Soon the ache became a pain that waxed and waned into the afternoon. The Queen would not have her physicians called nor the King told of her condition.
‘The pain will soon pass and I will be well again,’ she said.
Before evening a midwife was called to do what I had done before. The Queen had again miscarried of her prince.
Mistress Madge was with the Queen when the King visited her bedchamber. He was pale and walked with difficulty after his accident.
‘I see that God will not give me male children,’ he told the Queen. There were no words of comfort for his wife. Theirs was not a sorrow shared. The King blamed God for their loss but the Queen blamed her husband.
‘Do not come to me bewailing and complaining of the loss of your boy,’ she said between her sobs. ‘You knew that I was badly shaken by the fir
e in my apartments even before Norfolk burst into my chamber and told me you were dead. You should have comforted me and dealt me kindness, if not for me, for the sake of the child in my womb. Instead, I discovered you with that wanton Seymour wench upon your knee and you know full well that the miscarriage followed hard upon.’
The King did not reply to the Queen’s accusations. He just walked away. At the doorway he turned to her and said unkindly, ‘when you are up I will speak with you.’
I do not remember seeing Anne Boleyn smile ever again: not a real smile that showed in her eyes, the way she had smiled before her coronation.
*
The Queen lay abed, recovering. Her ladies huddled together on a settle in the big bay window. They looked out on to the King’s new pleasure gardens where the square hedges wore a heavy mantle of snow.

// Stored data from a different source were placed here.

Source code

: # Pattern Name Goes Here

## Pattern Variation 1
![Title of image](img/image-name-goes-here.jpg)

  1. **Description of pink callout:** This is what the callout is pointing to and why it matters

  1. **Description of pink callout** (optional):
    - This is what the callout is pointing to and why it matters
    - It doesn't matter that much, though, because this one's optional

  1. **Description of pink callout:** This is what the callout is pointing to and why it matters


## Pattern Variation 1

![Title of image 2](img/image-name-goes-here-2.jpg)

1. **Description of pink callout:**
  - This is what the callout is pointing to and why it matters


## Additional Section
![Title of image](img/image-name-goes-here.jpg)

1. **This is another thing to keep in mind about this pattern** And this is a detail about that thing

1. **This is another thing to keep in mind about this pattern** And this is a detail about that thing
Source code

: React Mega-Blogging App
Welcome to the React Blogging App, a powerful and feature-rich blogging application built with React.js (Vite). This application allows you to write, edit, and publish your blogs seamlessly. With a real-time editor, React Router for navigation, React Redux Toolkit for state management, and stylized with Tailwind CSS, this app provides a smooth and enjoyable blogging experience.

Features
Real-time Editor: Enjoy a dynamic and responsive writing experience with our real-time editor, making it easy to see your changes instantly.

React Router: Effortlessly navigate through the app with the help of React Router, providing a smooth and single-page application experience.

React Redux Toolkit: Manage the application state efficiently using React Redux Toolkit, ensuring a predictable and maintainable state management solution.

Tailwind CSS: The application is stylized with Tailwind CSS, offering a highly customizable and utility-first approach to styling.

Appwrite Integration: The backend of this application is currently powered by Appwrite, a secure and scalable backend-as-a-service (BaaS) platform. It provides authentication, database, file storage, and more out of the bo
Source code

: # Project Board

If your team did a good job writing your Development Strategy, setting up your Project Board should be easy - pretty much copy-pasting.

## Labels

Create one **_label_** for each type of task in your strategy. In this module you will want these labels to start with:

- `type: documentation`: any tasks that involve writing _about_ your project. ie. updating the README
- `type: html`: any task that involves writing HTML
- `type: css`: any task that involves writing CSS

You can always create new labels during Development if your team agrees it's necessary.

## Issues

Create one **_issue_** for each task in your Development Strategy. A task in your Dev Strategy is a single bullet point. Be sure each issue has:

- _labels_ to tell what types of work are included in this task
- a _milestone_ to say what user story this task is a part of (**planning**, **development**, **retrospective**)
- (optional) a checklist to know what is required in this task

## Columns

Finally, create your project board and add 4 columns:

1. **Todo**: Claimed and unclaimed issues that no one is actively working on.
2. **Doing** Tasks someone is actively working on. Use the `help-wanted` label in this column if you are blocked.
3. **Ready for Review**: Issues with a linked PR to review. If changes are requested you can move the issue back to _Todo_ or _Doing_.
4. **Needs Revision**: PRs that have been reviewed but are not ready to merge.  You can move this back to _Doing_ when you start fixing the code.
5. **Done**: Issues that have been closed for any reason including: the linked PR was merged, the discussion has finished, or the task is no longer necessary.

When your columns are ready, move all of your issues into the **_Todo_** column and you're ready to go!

They tittle-tattled, giggled and sewed. Their silken stitches meandered across a taffeta sleeve or a soft linen cap in symmetrical, lazy patterns of tiny forget-me-not flowers flowing backwards and forwards like the Thames, like the tides: like the tide that would take the Queen to the Tower.
When the Queen was up, chilly, sunny days vouchsafed the coming of spring.
‘My cousin, the Queen, has asked me to bring you to her privy garden,’ Mistress Madge told me. ‘Goodness knows why. Quickly, put on your mantle and come with me.’
We found the Queen walking alone amongst the rose beds, wrapped in a black mantle edged with ermine and I was struck by how much she resembled her uncle, the Duke of Norfolk, with her dark eyes peeping out of the white fur, her skin so pale following her confinement, and all the worries of the world heavy upon her face. She strolled through the rose garden touching the bare stems with her gloved fingers.
‘Within a few weeks the buds will appear and we will be all the happier for the coming of summer,’ she said.
Yes, I thought, the weeding girls will be glad to be busy again after their long winter break.